43. Stuffed Bell Peppers with Turkey & Quinoa

Protein: ~32g | Prep Time: 15 min | Cook Time: 35 min | Servings: 2

Ingredients:

  • 2 large bell peppers, halved and seeded
  • 6 oz lean ground turkey
  • ½ cup cooked quinoa
  • 1 can (14 oz) diced tomatoes, drained
  • ½ cup black beans, rinsed
  • ½ tsp each: cumin, smoked paprika, turmeric
  • 1 clove garlic, minced
  • ¼ cup red onion, diced
  • 1 tsp extra-virgin olive oil
  • Fresh cilantro for garnish

Instructions:

  1. Preheat oven to 375°F (190°C). Cook onion, garlic, and turkey in olive oil.
  2. Stir in tomatoes, black beans, quinoa, and spices. Season.
  3. Stuff peppers; bake 25–30 minutes. Garnish with cilantro.

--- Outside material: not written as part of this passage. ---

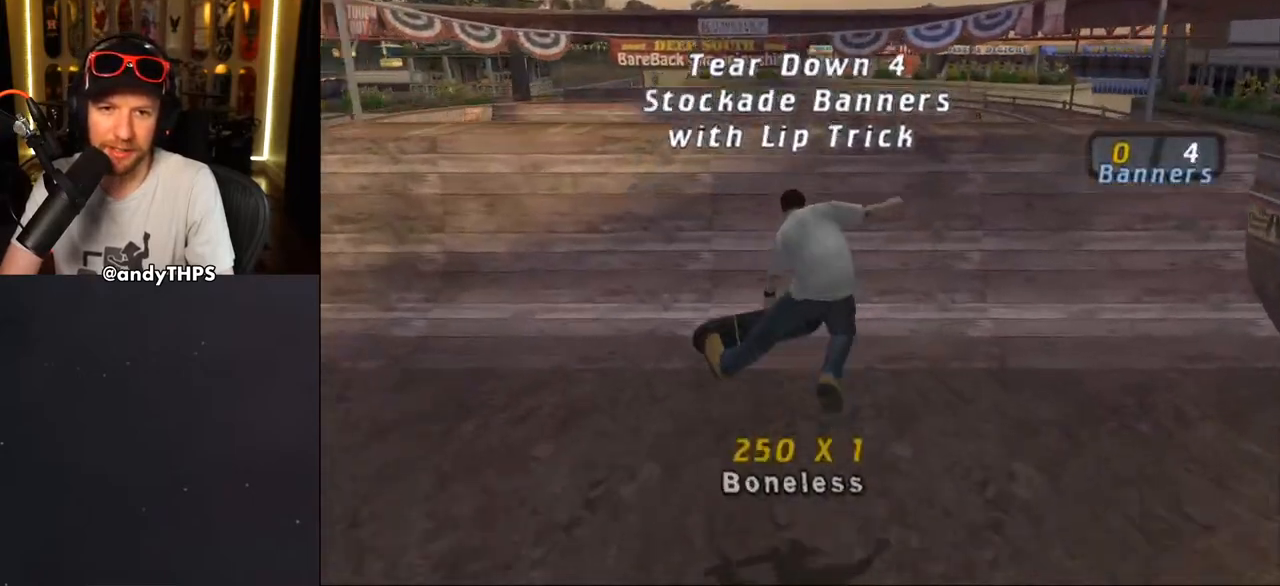
{"buttons": [], "left_stick": "center", "right_stick": "center", "events": [[50, "DPAD_UP", "up"], [133, "DPAD_UP", "down"], [200, "DPAD_UP", "up"], [283, "DPAD_UP", "down"], [350, "DPAD_UP", "up"], [417, "CROSS", "up"]]}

44. Prawn & Vegetable Noodle Soup

Protein: ~28g | Prep Time: 10 min | Cook Time: 15 min | Servings: 1

Ingredients:

  • 4 oz large prawns, peeled and deveined
  • 2 oz rice noodles
  • 2 cups low-sodium broth
  • 1 cup bok choy, sliced
  • ½ cup shredded carrots
  • 2 mushrooms, sliced
  • 1 clove garlic, minced
  • 1 tsp fresh ginger, grated
  • ½ tsp ground turmeric
  • 1 tbsp low-sodium tamari
  • 1 tsp sesame oil
  • Fresh cilantro and lime for serving

Instructions:

  1. Cook noodles; drain and set aside.
  2. Simmer broth with garlic, ginger, and turmeric. Add mushrooms and carrots for 3 minutes.
  3. Add prawns and bok choy; cook 3–4 minutes. Stir in tamari and sesame oil.
  4. Divide noodles into bowls; ladle soup over. Garnish with cilantro and lime.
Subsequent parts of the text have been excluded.